"I went up just before eight, and she was asleep," answered Jemima, with as pert an accent as he dared to use. "Who was to imagine she'd awake and be down so soon?"
"Why did she die? what killed her?" I asked, my sobs choking me. "Dead! dead! My Aunt Selina dead!"
"She was taken worse at eleven o'clock last night, and Mr. Lowe was sent for," explained Charlotte Delves. "He could do nothing, and she died at two."

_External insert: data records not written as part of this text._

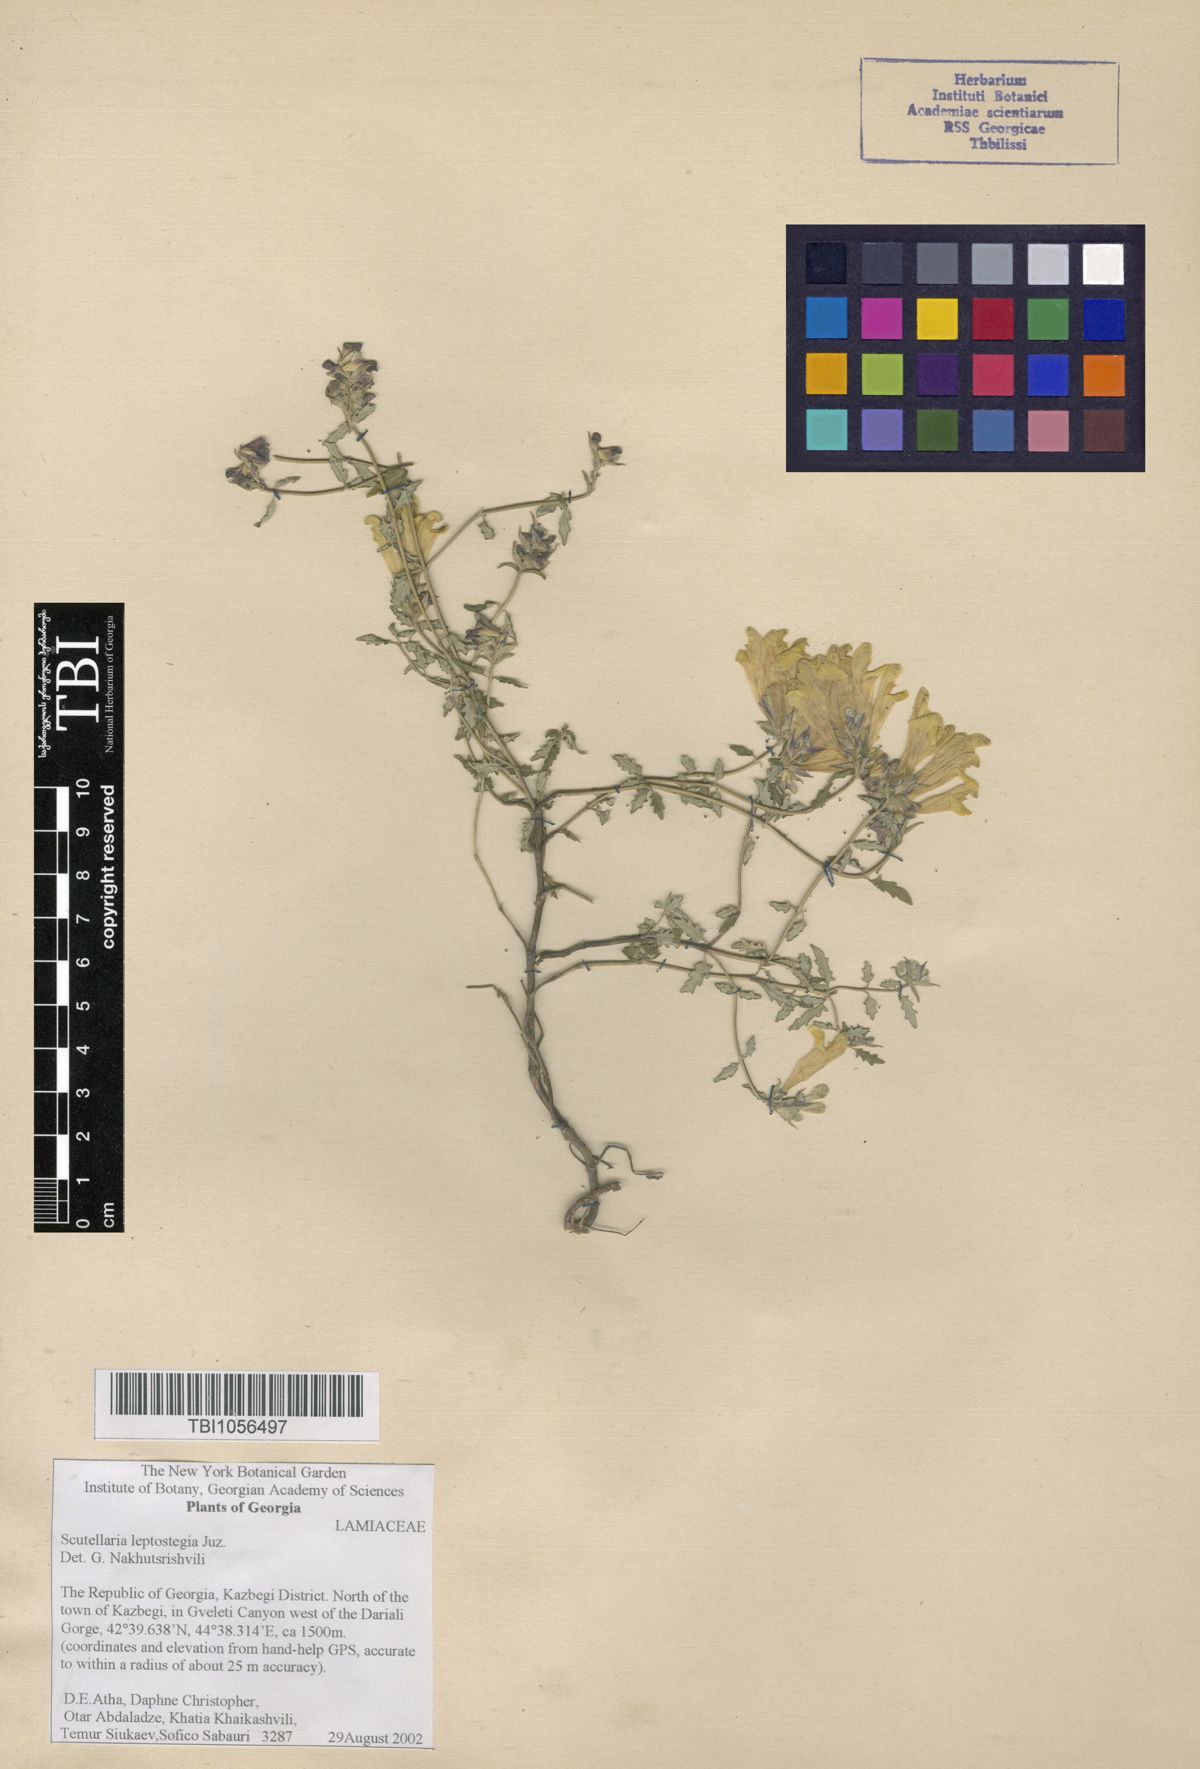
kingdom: Plantae
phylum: Tracheophyta
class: Magnoliopsida
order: Lamiales
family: Lamiaceae
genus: Scutellaria
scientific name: Scutellaria leptostegia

"Where was Mr. Edwin Barley?"
"He was with her."
"Not when she was taken worse," interposed Jemima. "I was with her alone. It was my turn to sit up, and she had spoken quite cheerfully to me. Before settling myself in the arm-chair, I went to see if she had dropped asleep. My patience!—my heart went pit-a-pat at the change in her. I ran for Mr. Edwin Barley, and he came in. Mr. Lowe was sent for: everything was done, but she could not be saved."
I turned to Charlotte Delves in my sad distress. "She was so much better last night," I said, imploringly. "She was getting well."
"It was a deceitful improvement," replied Charlotte Delves—and she seemed really sad and grieved. "Lowe said he could have told us so had he been here. Mr. Edwin Barley quite flew out at him, avowing his belief that it was the medical treatment that had killed her."
"And was it?" I eagerly asked, as if, the point ascertained, it could bring her back to life. "Do they know what she died of?"
"As to knowing, I don't think any of them know too much," answered Charlotte Delves. "The doctors say the disorder, together with the shock her system had received, could not be subdued. Mr. Edwin Barley says it could have been, under a different treatment. Lowe tells me now he had little hope from the first."